48 000 Stück laufen täglich über das Fließband der Etikettiermaschine, die der 55-Jährige nach seinen Vorstellungen bauen ließ. Die Idee, die Kontakte und die Verträge mit den Süßwarenproduzenten übernahm er vor zwölf Jahren von Hermann Forstbach, der 1966 selbst Kölner Prinz im Dreigestirn war.

Seitdem ist er mit Leib und Seele bei der Sache. An innovativen Ideen mangelt es ihm sowieso nicht. Selbst verpackte "Kamelle Büggel", die als Tragetaschen im Zug verwendet werden, und Klappboxen sind derzeit der Renner. "Die Kunden erhalten die Ware ohne Kartonage. Müllvermeidung spielt eine große Rolle. Das ist die Zukunft des Karnevals", sagt Schwadorf.

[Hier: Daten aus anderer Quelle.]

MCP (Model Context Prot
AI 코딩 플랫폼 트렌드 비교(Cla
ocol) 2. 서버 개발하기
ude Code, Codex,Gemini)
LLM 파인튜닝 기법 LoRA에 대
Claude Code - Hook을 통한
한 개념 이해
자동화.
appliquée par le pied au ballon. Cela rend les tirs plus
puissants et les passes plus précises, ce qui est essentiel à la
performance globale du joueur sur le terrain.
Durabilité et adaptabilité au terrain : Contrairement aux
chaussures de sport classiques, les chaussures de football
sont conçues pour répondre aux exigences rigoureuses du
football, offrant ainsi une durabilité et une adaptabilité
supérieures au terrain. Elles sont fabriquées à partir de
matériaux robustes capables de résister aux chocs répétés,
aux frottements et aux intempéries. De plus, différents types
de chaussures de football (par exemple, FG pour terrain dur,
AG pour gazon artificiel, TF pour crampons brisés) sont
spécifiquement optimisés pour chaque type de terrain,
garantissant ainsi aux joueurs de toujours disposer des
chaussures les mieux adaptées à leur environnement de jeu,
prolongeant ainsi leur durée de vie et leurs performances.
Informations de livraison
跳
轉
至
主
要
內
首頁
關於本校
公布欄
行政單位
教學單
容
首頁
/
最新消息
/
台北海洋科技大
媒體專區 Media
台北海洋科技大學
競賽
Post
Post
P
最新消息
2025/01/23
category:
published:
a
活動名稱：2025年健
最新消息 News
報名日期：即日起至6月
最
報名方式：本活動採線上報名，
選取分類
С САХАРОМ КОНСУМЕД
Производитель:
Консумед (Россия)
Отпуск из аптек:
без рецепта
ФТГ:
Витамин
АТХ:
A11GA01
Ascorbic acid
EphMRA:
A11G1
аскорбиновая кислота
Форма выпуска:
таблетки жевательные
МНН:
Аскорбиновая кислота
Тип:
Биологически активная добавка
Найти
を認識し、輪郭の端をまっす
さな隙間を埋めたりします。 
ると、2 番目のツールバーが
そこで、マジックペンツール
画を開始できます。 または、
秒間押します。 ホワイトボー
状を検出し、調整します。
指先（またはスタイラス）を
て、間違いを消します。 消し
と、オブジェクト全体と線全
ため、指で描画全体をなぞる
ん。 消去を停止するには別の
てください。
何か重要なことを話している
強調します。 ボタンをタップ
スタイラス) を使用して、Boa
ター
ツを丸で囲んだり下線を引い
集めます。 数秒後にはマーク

Im Angebot tauchen sogar Bio-Bärchen auf. Die Auslieferung läuft zurzeit auf Hochtouren, meistens zwei große Lkw-Ladungen pro Verein. Die Wirtschaftskrise hat dem Kölner Karneval bisher nicht geschadet. "Dazu ist er in den Köpfen viel zu sehr verankert. Die Jecken sparen lieber und verzichten auf ihren Urlaub", so Schwadorf.